Here I will focus on our Grafana setup and specifically the performance of carbon.
The Setup
Our setup runs on a single i3.2xlarge instance on AWS with the following specifications:
- 8 vCPUs
- 61 GB RAM
- 1900 GB NVMe SSD
The monitoring system is deployed using Docker and docker-compose and runs the following services in their own containers:
- Nginx
- Grafana
- Grafana Image Renderer – used to render images for Grafana alerts
- Graphite – this container runs the graphite UI, carbon, statsd and other related services
- Prometheus
Most of the services are deployed using very little customization – mostly config files setup with endpoints adjusted with the service names so that they can successfully communicate through the Docker network. All of the base images can be found on DockerHub and then we either extend the image with some config files or simply mount a volume with the adjusted configuration files. For the sake of keeping things short, I will not add the setup details in here, but setup should be easily achievable by reading the documentation of each base image.
Service Performance
The above setup has been performing quite well for quite a long time. We’ve been sending around 400,000 metrics a minute and were still able to have good performance reading and visualizing our data in multiple Grafana dashboards.
With the growth of the business, the amount of metrics started growing as well. At some point carbon started struggling with 500,000 metrics per minute and our dashboards became very slow and almost unusable. We started losing some metrics and I started looking at and experimenting with various ways that we can try and improve performance. I found this article by someone at Walmart Labs. I would highly recommend anyone to read it as it’s very well and clearly written and it will help understand how Graphite works and what can be done to improve performance.
What we saw in our Carbon monitoring was that the memory usage on that machine kept slowly growing until things got quite slow. Then I realized it was due to carbon not being able to persist metrics fast enough and it was keeping them in an in-memory queue.
Replacing Carbon with Go-Carbon
After reading the Walmart Labs article I started experimenting with various configuration settings for carbon. Unfortunately this didn’t help much, so then I decided to evaluate the performance of go-carbon, which was also mentioned as a potential candidate for them to evaluate: https://github.com/go-graphite/go-carbon.
My initial idea was to add another separate container running go-carbon and modify our docker-compose file and mappings to send our metrics there. I actually started writing my custom Dockerfile. Then I was checking how to set something up in Docker when I looked at the documentation of the following image: https://hub.docker.com/r/graphiteapp/graphite-statsd/. This is the exact same image that we run our graphite on and turns out it already comes with experimental go-carbon support. You can switch it on by setting the following environment variable: GOCARBON=1
. I thought – Perfect! I can try it out quickly and it’s already been done for me.
Luckily everything worked just fine and I only needed to modify a few configuration values and modify the Carbon metrics to be able to monitor them the same way as we did before.
The Result
I would only say that I was very pleased with the result. At the moment the same instance seems to be always using around 4GB of the available RAM with occasional CPU spikes when flushing metrics down to disk.
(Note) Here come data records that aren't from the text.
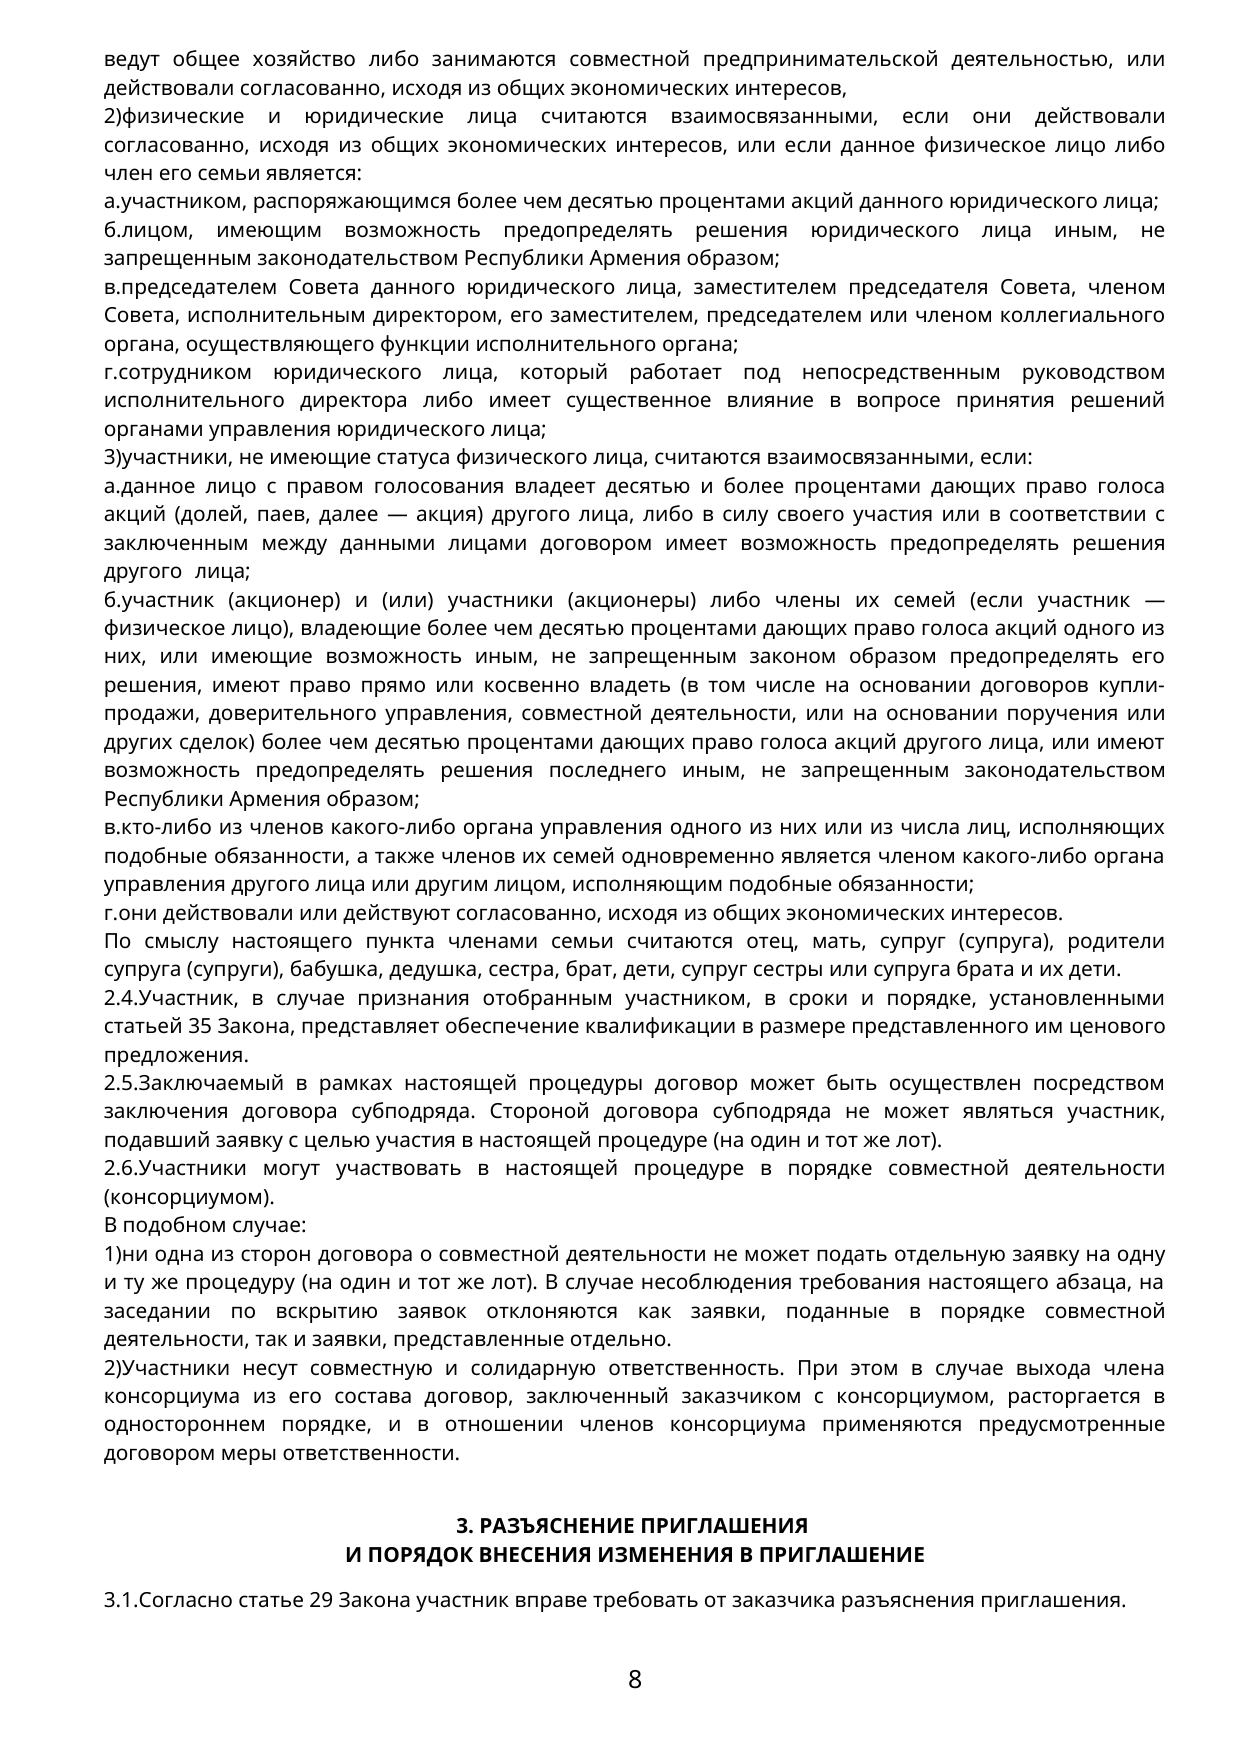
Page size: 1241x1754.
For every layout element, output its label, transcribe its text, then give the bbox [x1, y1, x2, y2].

text 2.6.Участники могут участвовать в настоящей процедуре в порядке совместной деятельности (консорциумом). [103, 1153, 1166, 1210]
text 1)ни одна из сторон договора о совместной деятельности не может подать отдельную заявку на одну и ту же процедуру (на один и тот же лот). В случае несоблюдения требования настоящего абзаца, на заседании по вскрытию заявок отклоняются как заявки, поданные в порядке совместной деятельности, так и заявки, представленные отдельно. [103, 1239, 1166, 1353]
text 3.1.Согласно статье 29 Закона участник вправе требовать от заказчика разъяснения приглашения. [103, 1585, 1166, 1613]
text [103, 44, 1166, 101]
text В подобном случае: [103, 1210, 1166, 1239]
text 3. РАЗЪЯСНЕНИЕ ПРИГЛАШЕНИЯ И ПОРЯДОК ВНЕСЕНИЯ ИЗМЕНЕНИЯ В ПРИГЛАШЕНИЕ [103, 1511, 1166, 1568]
text 3)участники, не имеющие статуса физического лица, считаются взаимосвязанными, если: [103, 442, 1166, 471]
text По смыслу настоящего пункта членами семьи считаются отец, мать, супруг (супруга), родители супруга (супруги), бабушка, дедушка, сестра, брат, дети, супруг сестры или супруга брата и их дети. [103, 926, 1166, 983]
text а.участником, распоряжающимся более чем десятью процентами акций данного юридического лица; [103, 187, 1166, 215]
text г.сотрудником юридического лица, который работает под непосредственным руководством исполнительного директора либо имеет существенное влияние в вопросе принятия решений органами управления юридического лица; [103, 357, 1166, 442]
text а.данное лицо с правом голосования владеет десятью и более процентами дающих право голоса акций (долей, паев, далее — акция) другого лица, либо в силу своего участия или в соответствии с заключенным между данными лицами договором имеет возможность предопределять решения другого лица; [103, 471, 1166, 585]
text в.председателем Совета данного юридического лица, заместителем председателя Совета, членом Совета, исполнительным директором, его заместителем, председателем или членом коллегиального органа, осуществляющего функции исполнительного органа; [103, 272, 1166, 357]
text в.кто-либо из членов какого-либо органа управления одного из них или из числа лиц, исполняющих подобные обязанности, а также членов их семей одновременно является членом какого-либо органа управления другого лица или другим лицом, исполняющим подобные обязанности; [103, 812, 1166, 898]
text 2)физические и юридические лица считаются взаимосвязанными, если они действовали согласованно, исходя из общих экономических интересов, или если данное физическое лицо либо член его семьи является: [103, 101, 1166, 187]
text 2.5.Заключаемый в рамках настоящей процедуры договор может быть осуществлен посредством заключения договора субподряда. Стороной договора субподряда не может являться участник, подавший заявку с целью участия в настоящей процедуре (на один и тот же лот). [103, 1068, 1166, 1153]
text б.участник (акционер) и (или) участники (акционеры) либо члены их семей (если участник — физическое лицо), владеющие более чем десятью процентами дающих право голоса акций одного из них, или имеющие возможность иным, не запрещенным законом образом предопределять его решения, имеют право прямо или косвенно владеть (в том числе на основании договоров купли-продажи, доверительного управления, совместной деятельности, или на основании поручения или других сделок) более чем десятью процентами дающих право голоса акций другого лица, или имеют возможность предопределять решения последнего иным, не запрещенным законодательством Республики Армения образом; [103, 585, 1166, 812]
text б.лицом, имеющим возможность предопределять решения юридического лица иным, не запрещенным законодательством Республики Армения образом; [103, 215, 1166, 272]
text г.они действовали или действуют согласованно, исходя из общих экономических интересов. [103, 898, 1166, 926]
text 2.4.Участник, в случае признания отобранным участником, в сроки и порядке, установленными статьей 35 Закона, представляет обеспечение квалификации в размере представленного им ценового предложения. [103, 983, 1166, 1068]
text 2)Участники несут совместную и солидарную ответственность. При этом в случае выхода члена консорциума из его состава договор, заключенный заказчиком с консорциумом, расторгается в одностороннем порядке, и в отношении членов консорциума применяются предусмотренные договором меры ответственности. [103, 1353, 1166, 1466]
The following screenshot shows the current performance:
As you can see, now we’re at 1,500,000 metrics per minute. Additionally to this, the dashboards that were slow with carbon are now much faster and back to being usable due to the fact that we don’t hammer our RAM and CPU anymore.
Conclusion
I hope this has been a useful read for someone out there. My experience with go-carbon has been great and their claims seem to be true. I didn’t need to do much reconfiguration and the switch was almost a drop-in replacement and very seamless.
The approach at Walmart Labs seems to be allowing them to receive 6,000,000 metrics every minute which sounds great. This means that the techniques they’ve used (carbon relay, multiple carbon caches, HAProxy) work nicely. I was after something simpler and quicker and it worked well for me. If the amount of metrics we collect keeps growing, I will be definitely looking into adding this on top of go-carbon to further improve the usability and scalability of our monitoring system.